• [Work to complete]
All of the data below must be reproduced word for word, but without its images.

================

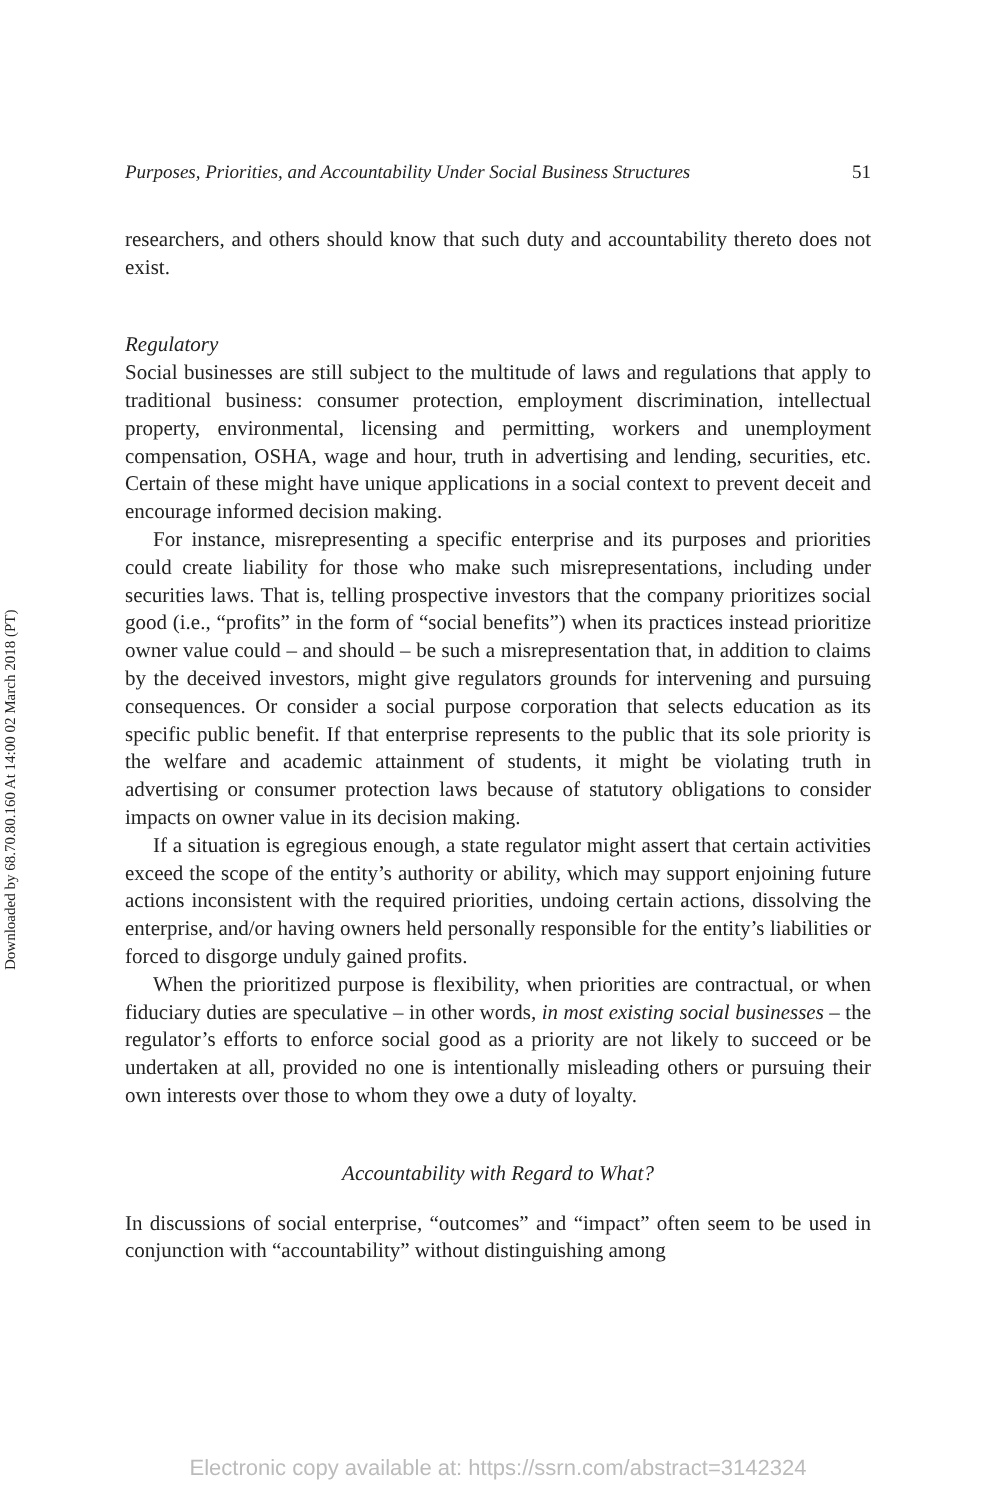Downloaded by 68.70.80.160 At 14:00 02 March 2018 (PT)
Purposes, Priorities, and Accountability Under Social Business Structures 51
researchers, and others should know that such duty and accountability thereto does not exist.
Regulatory
Social businesses are still subject to the multitude of laws and regulations that apply to traditional business: consumer protection, employment discrimination, intellectual property, environmental, licensing and permitting, workers and unemployment compensation, OSHA, wage and hour, truth in advertising and lending, securities, etc. Certain of these might have unique applications in a social context to prevent deceit and encourage informed decision making.
For instance, misrepresenting a specific enterprise and its purposes and priorities could create liability for those who make such misrepresentations, including under securities laws. That is, telling prospective investors that the company prioritizes social good (i.e., “profits” in the form of “social benefits”) when its practices instead prioritize owner value could – and should – be such a misrepresentation that, in addition to claims by the deceived investors, might give regulators grounds for intervening and pursuing consequences. Or consider a social purpose corporation that selects education as its specific public benefit. If that enterprise represents to the public that its sole priority is the welfare and academic attainment of students, it might be violating truth in advertising or consumer protection laws because of statutory obligations to consider impacts on owner value in its decision making.
If a situation is egregious enough, a state regulator might assert that certain activities exceed the scope of the entity’s authority or ability, which may support enjoining future actions inconsistent with the required priorities, undoing certain actions, dissolving the enterprise, and/or having owners held personally responsible for the entity’s liabilities or forced to disgorge unduly gained profits.
When the prioritized purpose is flexibility, when priorities are contractual, or when fiduciary duties are speculative – in other words, in most existing social businesses – the regulator’s efforts to enforce social good as a priority are not likely to succeed or be undertaken at all, provided no one is intentionally misleading others or pursuing their own interests over those to whom they owe a duty of loyalty.
Accountability with Regard to What?
In discussions of social enterprise, “outcomes” and “impact” often seem to be used in conjunction with “accountability” without distinguishing among
Electronic copy available at: https://ssrn.com/abstract=3142324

================

• [Response box]
Downloaded by 68.70.80.160 At 14:00 02 March 2018 (PT)
Purposes, Priorities, and Accountability Under Social Business Structures 51
researchers, and others should know that such duty and accountability thereto does not exist.
Regulatory
Social businesses are still subject to the multitude of laws and regulations that apply to traditional business: consumer protection, employment discrimination, intellectual property, environmental, licensing and permitting, workers and unemployment compensation, OSHA, wage and hour, truth in advertising and lending, securities, etc. Certain of these might have unique applications in a social context to prevent deceit and encourage informed decision making.
For instance, misrepresenting a specific enterprise and its purposes and priorities could create liability for those who make such misrepresentations, including under securities laws. That is, telling prospective investors that the company prioritizes social good (i.e., “profits” in the form of “social benefits”) when its practices instead prioritize owner value could – and should – be such a misrepresentation that, in addition to claims by the deceived investors, might give regulators grounds for intervening and pursuing consequences. Or consider a social purpose corporation that selects education as its specific public benefit. If that enterprise represents to the public that its sole priority is the welfare and academic attainment of students, it might be violating truth in advertising or consumer protection laws because of statutory obligations to consider impacts on owner value in its decision making.
If a situation is egregious enough, a state regulator might assert that certain activities exceed the scope of the entity’s authority or ability, which may support enjoining future actions inconsistent with the required priorities, undoing certain actions, dissolving the enterprise, and/or having owners held personally responsible for the entity’s liabilities or forced to disgorge unduly gained profits.
When the prioritized purpose is flexibility, when priorities are contractual, or when fiduciary duties are speculative – in other words, in most existing social businesses – the regulator’s efforts to enforce social good as a priority are not likely to succeed or be undertaken at all, provided no one is intentionally misleading others or pursuing their own interests over those to whom they owe a duty of loyalty.
Accountability with Regard to What?
In discussions of social enterprise, “outcomes” and “impact” often seem to be used in conjunction with “accountability” without distinguishing among
Electronic copy available at: https://ssrn.com/abstract=3142324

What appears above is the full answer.